It is my own firm belief that French films can get away with a lot more things than any other nation’s. Things that I would find clichéd, overdone or even (let’s face it) a little bit douchey are somehow perceived in a completely different light when presented en Français. And for me, Sebastien Betbeder’s 2 Autumns 3 Winters is no exception.

It’s getting to the point where it’s almost condescending to remind you that the boy-meets-girl story has been done about a gazillion times before. But it can’t hurt to remind you that it can still be done well. 2 Autums, 3 Winters follows the 33 year-old Arman, an art school graduate who is struggling to find meaning in his life. On a jog intended to help him start to get his life back on track, he runs into Amelie, a beautiful girl, and runs every subsequent weekend, hoping to find her again.
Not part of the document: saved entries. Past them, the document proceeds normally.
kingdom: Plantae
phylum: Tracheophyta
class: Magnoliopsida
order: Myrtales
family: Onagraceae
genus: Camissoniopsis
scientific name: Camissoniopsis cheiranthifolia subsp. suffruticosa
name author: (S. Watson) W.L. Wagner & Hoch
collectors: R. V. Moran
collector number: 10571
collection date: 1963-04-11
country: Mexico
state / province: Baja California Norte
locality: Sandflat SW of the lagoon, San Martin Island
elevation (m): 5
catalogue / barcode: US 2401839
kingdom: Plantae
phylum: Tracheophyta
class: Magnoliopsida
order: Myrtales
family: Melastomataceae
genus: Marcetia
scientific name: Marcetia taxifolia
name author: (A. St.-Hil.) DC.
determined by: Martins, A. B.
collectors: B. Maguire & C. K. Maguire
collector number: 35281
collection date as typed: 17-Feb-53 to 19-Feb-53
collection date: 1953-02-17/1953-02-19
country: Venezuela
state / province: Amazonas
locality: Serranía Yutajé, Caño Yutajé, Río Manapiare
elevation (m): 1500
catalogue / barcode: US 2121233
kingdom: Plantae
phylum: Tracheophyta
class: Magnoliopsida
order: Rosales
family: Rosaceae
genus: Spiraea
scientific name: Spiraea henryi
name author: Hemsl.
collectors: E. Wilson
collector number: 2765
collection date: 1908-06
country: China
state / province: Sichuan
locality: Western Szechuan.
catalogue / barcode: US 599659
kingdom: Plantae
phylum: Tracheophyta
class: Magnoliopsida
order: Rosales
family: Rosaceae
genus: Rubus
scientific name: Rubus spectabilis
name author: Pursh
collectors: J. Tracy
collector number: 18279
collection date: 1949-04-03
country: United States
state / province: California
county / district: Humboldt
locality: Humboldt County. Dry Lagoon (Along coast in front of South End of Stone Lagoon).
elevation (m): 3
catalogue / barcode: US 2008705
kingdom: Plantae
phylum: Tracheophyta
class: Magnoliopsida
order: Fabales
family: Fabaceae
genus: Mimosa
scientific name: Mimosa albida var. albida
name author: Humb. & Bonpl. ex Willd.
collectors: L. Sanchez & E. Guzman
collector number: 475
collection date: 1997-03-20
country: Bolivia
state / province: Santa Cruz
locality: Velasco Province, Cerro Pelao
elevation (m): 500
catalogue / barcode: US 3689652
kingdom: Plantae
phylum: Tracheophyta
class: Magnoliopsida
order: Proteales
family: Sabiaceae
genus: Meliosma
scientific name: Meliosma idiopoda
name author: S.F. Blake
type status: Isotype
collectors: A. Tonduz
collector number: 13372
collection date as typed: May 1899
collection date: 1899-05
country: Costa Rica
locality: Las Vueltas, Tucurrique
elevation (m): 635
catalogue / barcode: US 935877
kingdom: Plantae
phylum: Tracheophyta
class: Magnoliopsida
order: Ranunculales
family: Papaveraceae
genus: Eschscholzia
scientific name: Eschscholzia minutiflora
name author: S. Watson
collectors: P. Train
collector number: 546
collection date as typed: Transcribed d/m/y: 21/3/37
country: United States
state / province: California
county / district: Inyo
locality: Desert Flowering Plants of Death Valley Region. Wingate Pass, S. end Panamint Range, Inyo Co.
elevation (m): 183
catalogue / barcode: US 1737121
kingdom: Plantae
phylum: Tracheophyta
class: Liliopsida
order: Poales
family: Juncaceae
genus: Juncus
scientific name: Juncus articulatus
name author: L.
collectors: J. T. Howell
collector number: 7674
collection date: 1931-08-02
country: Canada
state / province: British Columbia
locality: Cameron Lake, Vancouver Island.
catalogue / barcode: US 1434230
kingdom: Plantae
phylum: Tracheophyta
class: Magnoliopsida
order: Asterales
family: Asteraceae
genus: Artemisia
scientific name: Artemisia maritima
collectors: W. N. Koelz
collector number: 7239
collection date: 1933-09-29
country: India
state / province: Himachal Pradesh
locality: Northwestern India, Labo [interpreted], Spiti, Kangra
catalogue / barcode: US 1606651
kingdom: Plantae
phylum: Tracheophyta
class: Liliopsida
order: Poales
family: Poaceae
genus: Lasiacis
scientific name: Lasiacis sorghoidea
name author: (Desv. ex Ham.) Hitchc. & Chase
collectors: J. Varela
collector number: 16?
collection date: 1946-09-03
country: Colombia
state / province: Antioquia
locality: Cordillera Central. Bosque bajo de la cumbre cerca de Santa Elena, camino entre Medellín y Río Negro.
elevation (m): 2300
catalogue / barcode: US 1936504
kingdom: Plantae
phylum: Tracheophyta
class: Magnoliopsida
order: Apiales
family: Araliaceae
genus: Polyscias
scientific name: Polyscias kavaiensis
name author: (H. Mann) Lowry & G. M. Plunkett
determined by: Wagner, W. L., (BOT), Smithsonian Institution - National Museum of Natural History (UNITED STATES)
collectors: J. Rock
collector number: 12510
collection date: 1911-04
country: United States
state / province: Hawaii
After two weeks, he loses hope, until he saves her one night from being attacked and they begin a relationship. It’s a cute-meet turned damsel-in-distress, both seemingly tired routines executed with a fresh spin in Betbeder’s film.

Arman and Amelie are not immune from sorrow or pain – in fact, from the beginning of their relationship they face hardships both together and apart. Betbeder does not romanticise romance; he recognises the reality beyond the “honeymoon period” and doesn’t shy away from it. The film’s startling honesty and openness can be almost wholly attributed to the piece-to-camera style “confessions” of the characters. Almost like a reality show, the characters often have small monologues to the camera describing their thoughts, feelings or actions. In fact, a good majority of the dialogue in this film is either monologues or voiceovers, and somewhat unusually, they are not wanky in the slightest. These monologues are beautifully performed by the three principal characters (Arman, Amelie, and Arman’s best friend Benjamin), providing an insight rarely touched upon in most films. It could be argued that these insights are too much, but for me they put the film in this fantastically odd position between drama, documentary and theatre.

Beautifully shot on 16mm, the film is laced with a believable sense of humanity. The film possesses a raw honesty that is rarely seen in romantic comedy/dramas, and takes the “struggling artist” cliché to somewhere totally unexpected and poetic. For Arman, the art is not in the paintings he did when he was a student. It’s in the people all around him.